Anche se è Pasqua, non è il caso che ti vesta da… coniglietta

Ecco qualche piccolo consiglio per trascorrere questa giornata di festa all’insegna del buongusto, evitando i fronzoli dello stile confettino. Perché dentro l’uovo la sorpresa non devi necessariamente essere tu….

 

Non preoccupatevi, non siamo qui per farvi il solito predicozzo sui poveri e teneri agnellini di cui non ci si deve cibare, anzi, che qualcuno ci spieghi com’è che solo nell’ultimo paio d’anni  questo orrore è diventato l’ennesimo tormentone. E non siamo qui nemmeno a distillare aforismi su quanto nelle feste comandate sia necessario essere tutti più buoni, ma qualche consiglio per passare una Pasqua all’insegna del buongusto permetteteci di darvelo.
Tanto per cominciare, dite al vostro partner di evitare di farsi realizzare il mega uovo dal mega pasticcere, solo per poterci infilare dentro la mega sorpresa personalizzata, perchè anche se è sempre vero che Diamonds are a girls best friend è anche sempre vero che i brillocchi acquistano un maggior valore sentimentale se regalati davanti a un tramonto e annegati dentro una coppa di champagne. Dover infilarvi in bocca l’anello per ripulire la preziosa pietra dal cioccolato, può anche essere eccitante per il partner, ma di sicuro è molto lontano da qualsiasi espressione di eleganza.
Che la Pasqua coincida con la primavera, i fiorellini e le prime giornate dal clima mite, non significa che vi dobbiate vestire in stile “confettino” scegliendo gli azzurrini e i rosini dall’intimo alle scarpe. Evitate pizzi, balze e merletti e optate per un look elegante senza fronzoli, ricordandovi che la parola chic è sinonimo di minimalismo, dove togliere e non aggiungere è la parola d’ordine. Se per caso poi pensaste che indossare il cerchietto con le orecchie da coniglio vi renda indietro gli anni della gioventù e vi faccia sentire più in tema, siete fuori strada, o meglio, siete sulla strada del ridicolo.
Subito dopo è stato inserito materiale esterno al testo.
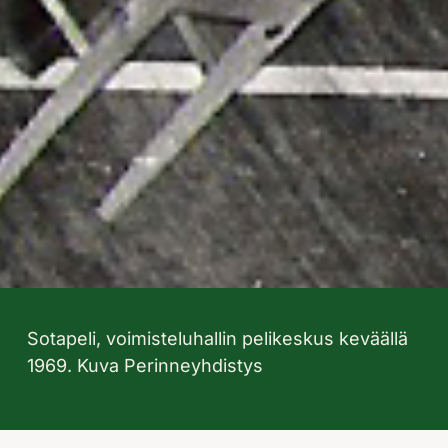
Sotapeli, voimisteluhallin pelikeskus keväällä
1969. Kuva Perinneyhdistys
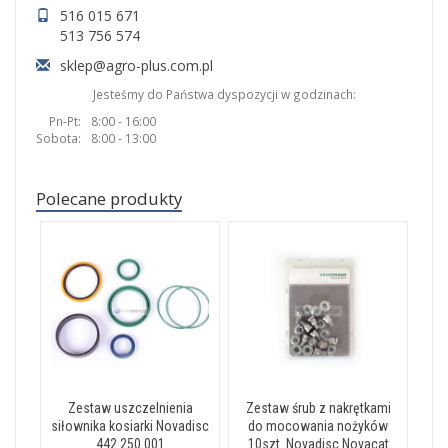
516 015 671
513 756 574
sklep@agro-plus.com.pl
Jesteśmy do Państwa dyspozycji w godzinach:
Pn-Pt:
8:00 - 16:00
Sobota:
8:00 - 13:00
Polecane produkty
Zestaw uszczelnienia
Zestaw śrub z nakrętkami
siłownika kosiarki Novadisc
do mocowania nożyków
442.250.001
10szt. Novadisc Novacat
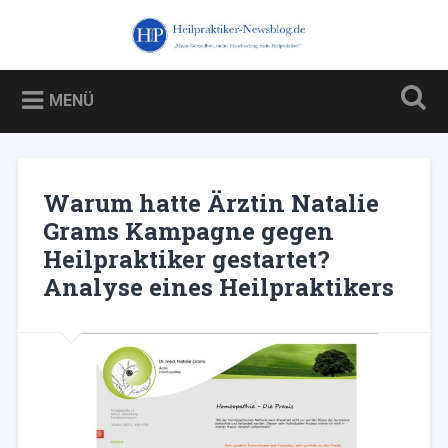
Zum
Inhalt
Heilpraktiker-Newsblog.de
Suchen
springen
Blog über und für Heilpraktiker – und über die Kampagne
gegen sie
MENÜ
Warum hatte Ärztin Natalie
Grams Kampagne gegen
Heilpraktiker gestartet?
Analyse eines Heilpraktikers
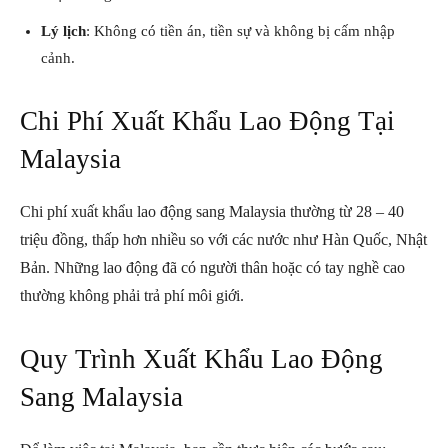
Lý lịch
: Không có tiền án, tiền sự và không bị cấm nhập
cảnh.
Chi Phí Xuất Khẩu Lao Động Tại
Malaysia
Chi phí xuất khẩu lao động sang Malaysia thường từ 28 – 40
triệu đồng, thấp hơn nhiều so với các nước như Hàn Quốc, Nhật
Bản. Những lao động đã có người thân hoặc có tay nghề cao
thường không phải trả phí môi giới.
Quy Trình Xuất Khẩu Lao Động
Sang Malaysia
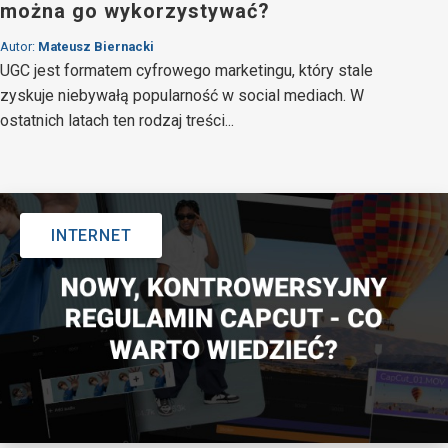
można go wykorzystywać?
Autor:
Mateusz Biernacki
UGC jest formatem cyfrowego marketingu, który stale
zyskuje niebywałą popularność w social mediach. W
ostatnich latach ten rodzaj treści...
INTERNET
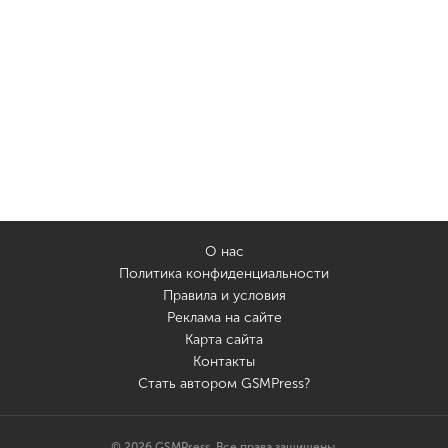
О нас
Политика конфиденциальности
Правила и условия
Реклама на сайте
Карта сайта
Контакты
Стать автором GSMPress?
© 2026 GSMPress. Все права защищены.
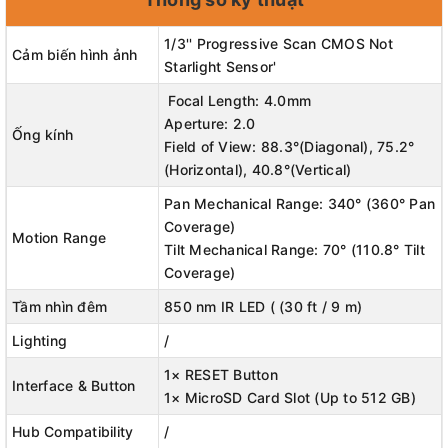
1/3'' Progressive Scan CMOS Not
Cảm biến hình ảnh
Starlight Sensor'
Focal Length: 4.0mm
Aperture: 2.0
Ống kính
👉 Bảo Mật, Thông Minh, Dễ Sử Dụng.Mọi Thứ Luôn
Field of View: 88.3°(Diagonal), 75.2°
Trong Tầm Mắt Bạn. Camera Wi-Fi An Ninh Gia Đình Có
(Horizontal), 40.8°(Vertical)
Thể Điều Chỉnh Hướng
Tapo C200
Pan Mechanical Range: 340° (360° Pan
Coverage)
Motion Range
Tilt Mechanical Range: 70° (110.8° Tilt
Coverage)
Tầm nhìn đêm
850 nm IR LED ( (30 ft / 9 m)
Lighting
/
1× RESET Button
Interface & Button
1× MicroSD Card Slot (Up to 512 GB)
Hub Compatibility
/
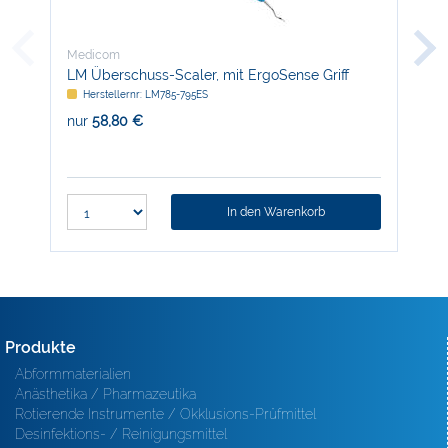
Medicom
Med
LM Überschuss-Scaler, mit ErgoSense Griff
LM 
RFI
Herstellernr: LM785-795ES
H
nur
58,80 €
nur
In den Warenkorb
Produkte
Abformmaterialien
Anästhetika / Pharmazeutika
Rotierende Instrumente / Okklusions-Prüfmittel
Desinfektions- / Reinigungsmittel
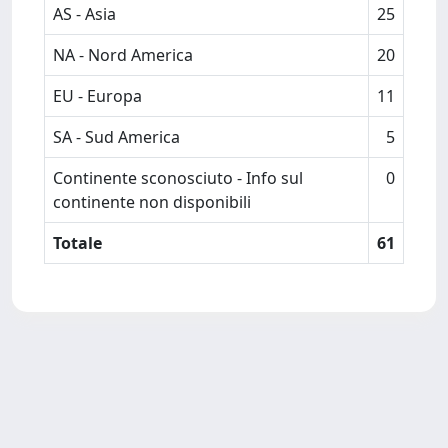
AS - Asia
25
NA - Nord America
20
EU - Europa
11
SA - Sud America
5
Continente sconosciuto - Info sul
0
continente non disponibili
Totale
61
Il cerchietto lasciatelo alle biondone di Playboy, le uniche che hanno il diritto di assumere il ruolo di conigliette.
Sappiamo che è quasi impossibile resistere ai piaceri della tavola ma se volete ingozzarvi di colomba, pastiera o casatiello, evitate di farlo come se non ci fosse un domani e fatelo con classe: iniziate con piccoli bocconi a colazione e terminate allo scoccare della mezzanotte. In questo modo avrete comunque ingerito una quantità industriale di cibo ma senza farvi notare. Stomaco e colesterolo non vi ringrazieranno ma i personal trainer sì, perché ci vorranno un’infinità di ore di allenamento per smaltire l’overdose di calorie.
Se poi avete deciso di abbandonare la città per passare i tre giorni pasquali in una località marina o montana, non lamentatevi se la metà del tempo la passate in coda in autostrada: non siete le uniche ad avere avuto questa idea geniale!
E arriviamo a Pasquetta: vietatissimo il grigliatone con pic-nic annesso se non volete ritrovarvi a puzzare di salsicce fino a Ferragosto! E infine, ricordatevi che non bisogna aspettare Pasqua per fare indigestione di cioccolato visto che lo vendono tutto l’anno e costa la metà di quanto ve lo fanno pagare a Pasqua!
Dunque, se volete festeggiare questa ricorrenza, riconoscetele il significato religioso della resurrezione, chi ci crede vada a messa e chi non ci crede faccia una cosa sovversiva e alternativa guardando il film di Natale per eccellenza, perché La vita è meravigliosa ogni giorno dell’anno.